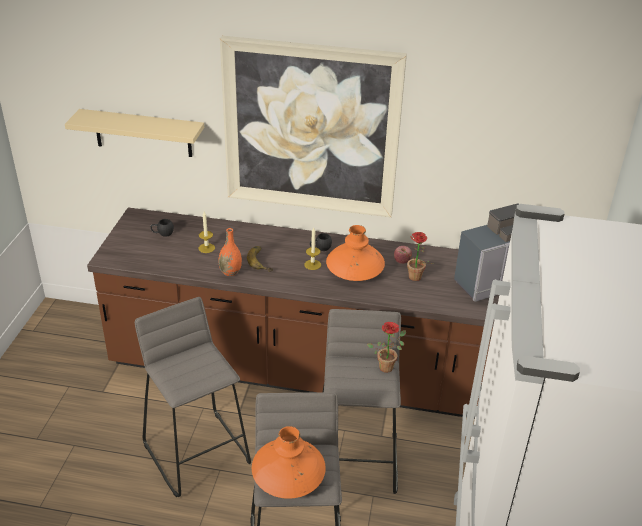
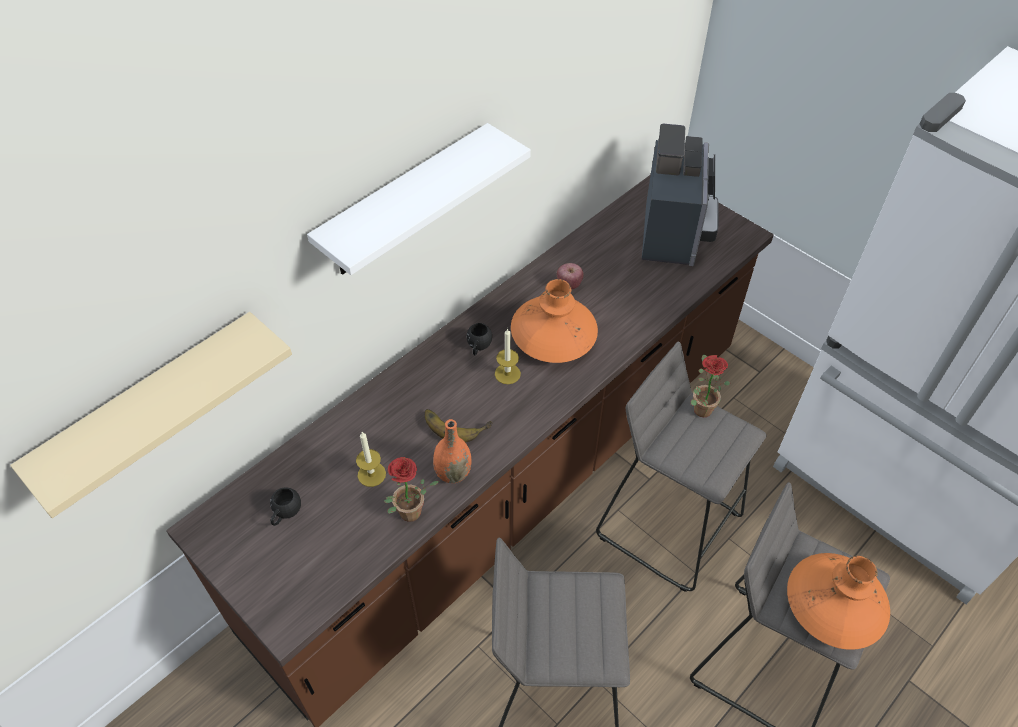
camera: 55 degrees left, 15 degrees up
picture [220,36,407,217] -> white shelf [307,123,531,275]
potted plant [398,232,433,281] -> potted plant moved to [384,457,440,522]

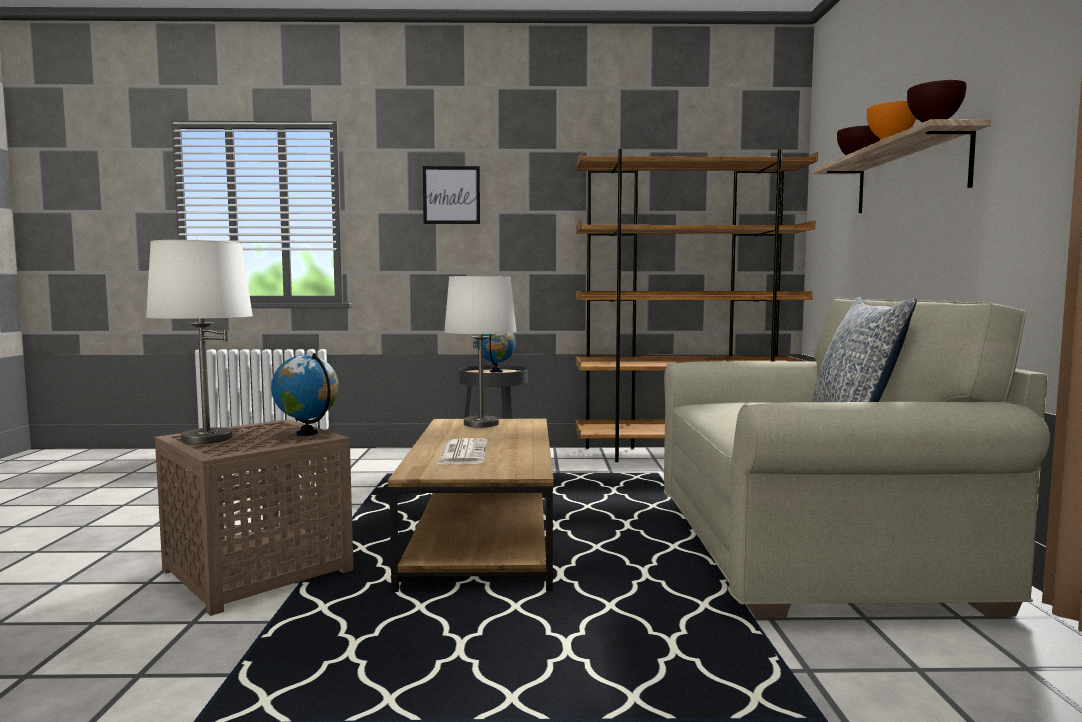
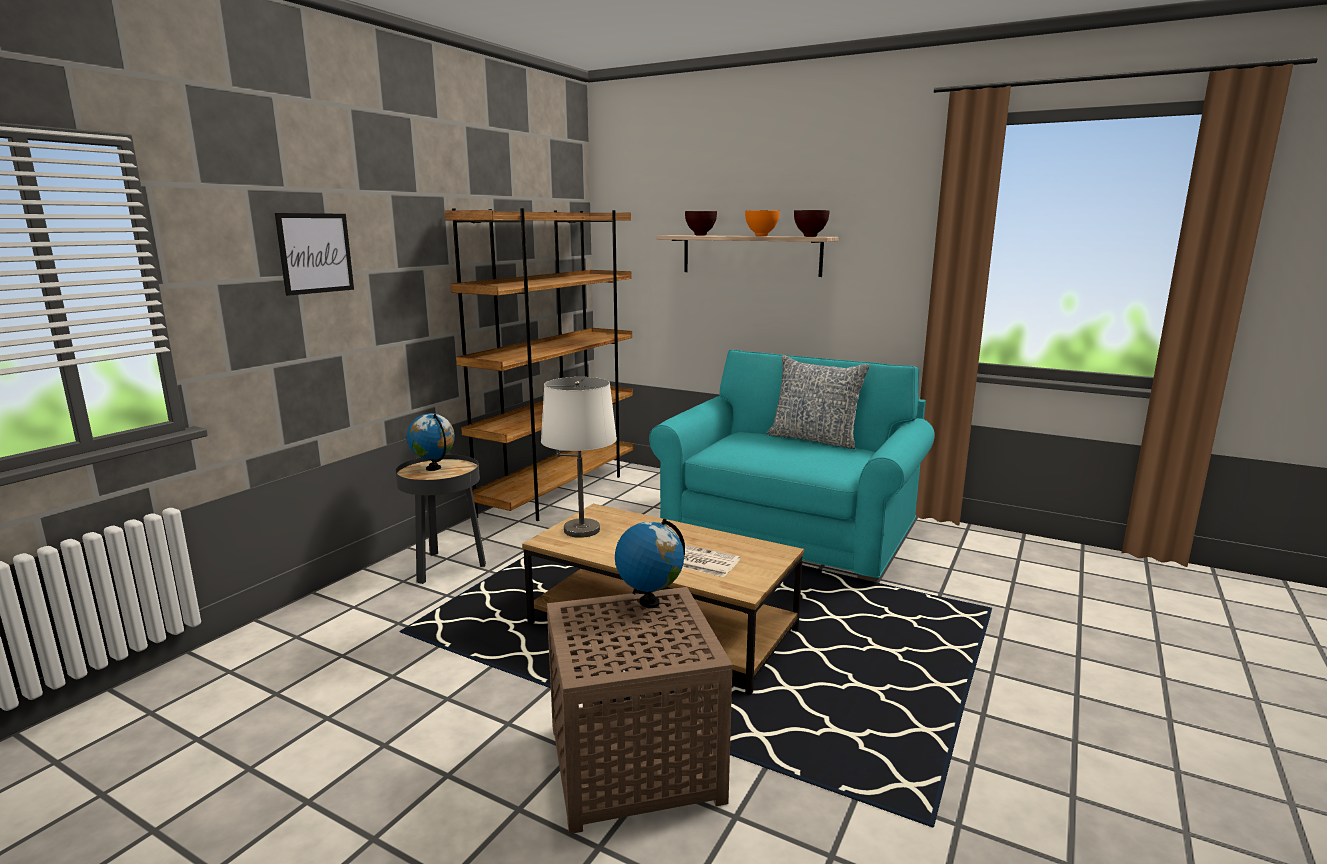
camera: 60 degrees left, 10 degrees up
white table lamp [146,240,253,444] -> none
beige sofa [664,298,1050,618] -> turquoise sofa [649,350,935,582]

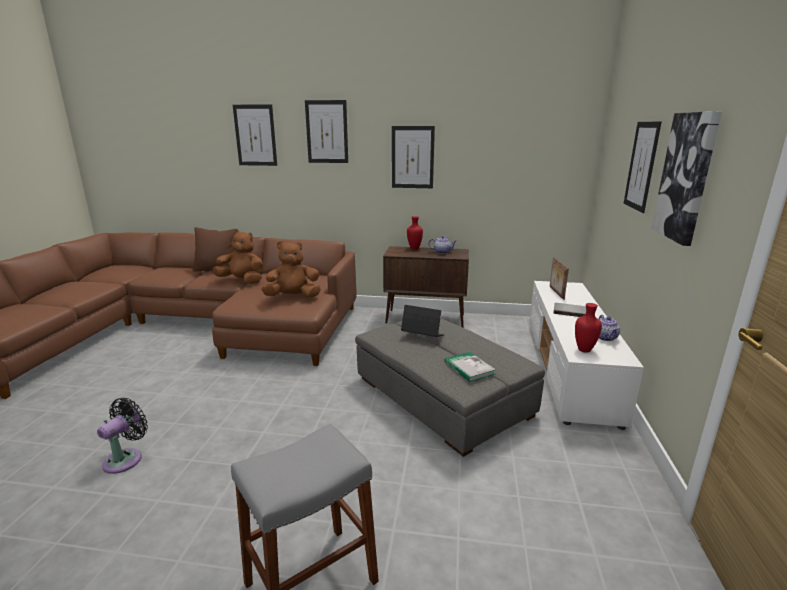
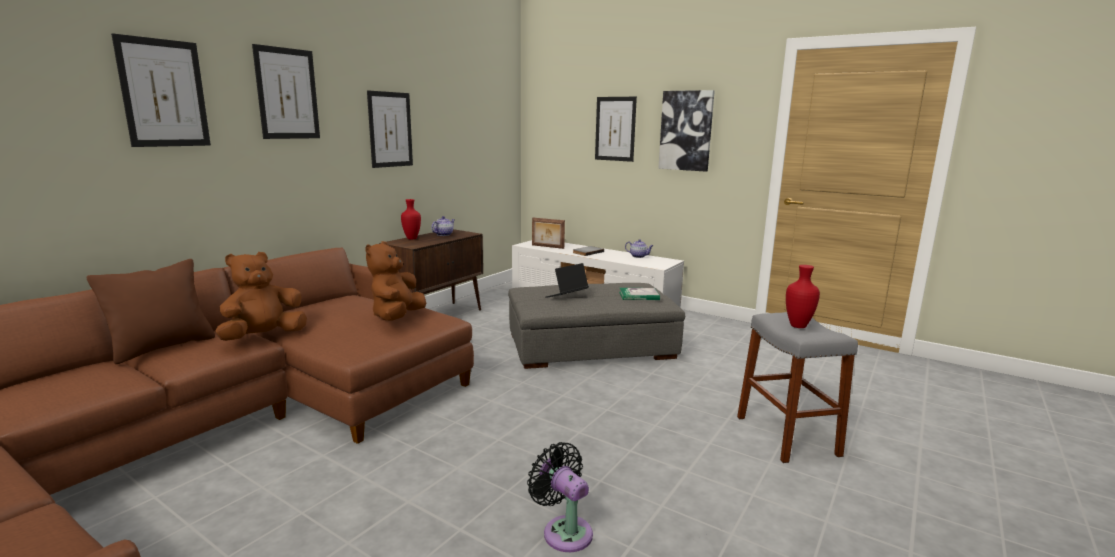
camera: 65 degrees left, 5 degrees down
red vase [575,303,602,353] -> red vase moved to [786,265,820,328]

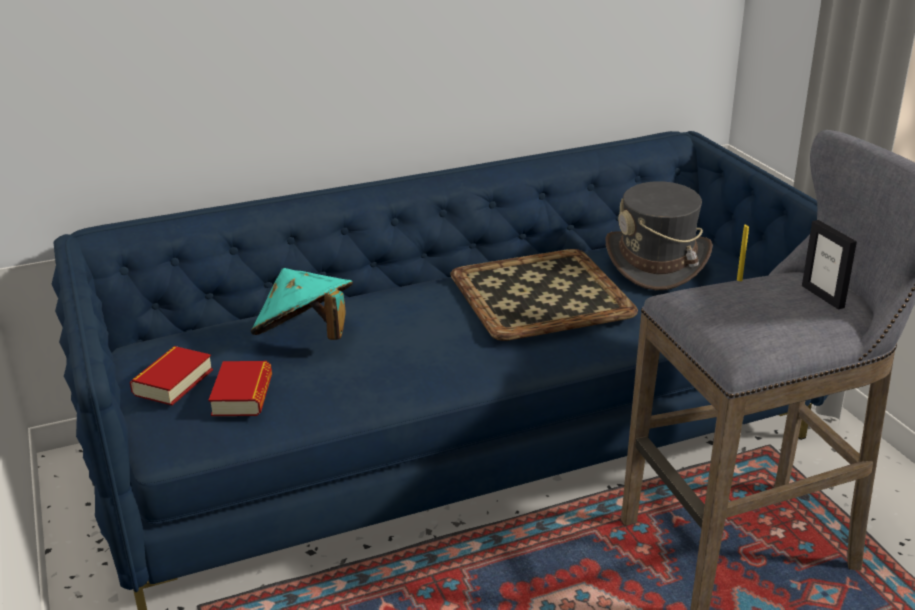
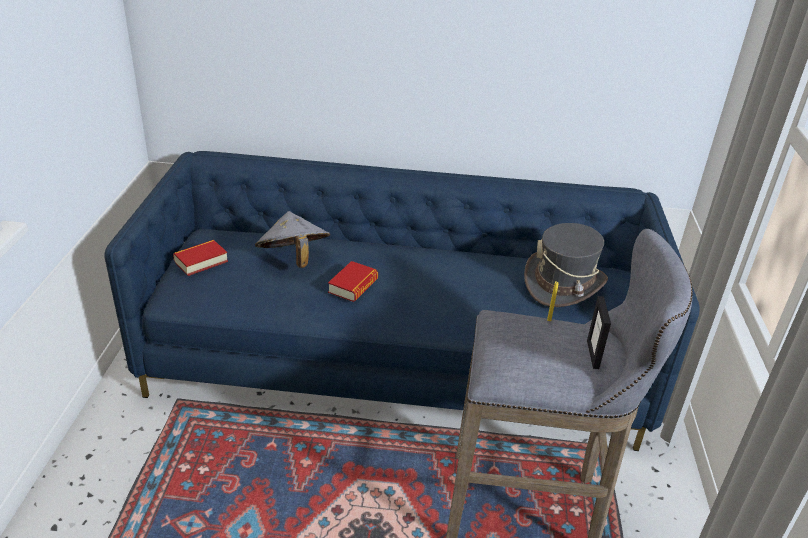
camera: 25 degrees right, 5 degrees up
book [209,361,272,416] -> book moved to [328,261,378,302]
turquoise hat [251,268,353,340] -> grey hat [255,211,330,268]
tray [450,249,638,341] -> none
_ _ _ _ _ _ _
▶ _WHAT TO PRODUCE_
Copy out each line of the entries where the word "turquoise" is found.

▶ _RESPONSE_
beige sofa [664,298,1050,618] -> turquoise sofa [649,350,935,582]
turquoise hat [251,268,353,340] -> grey hat [255,211,330,268]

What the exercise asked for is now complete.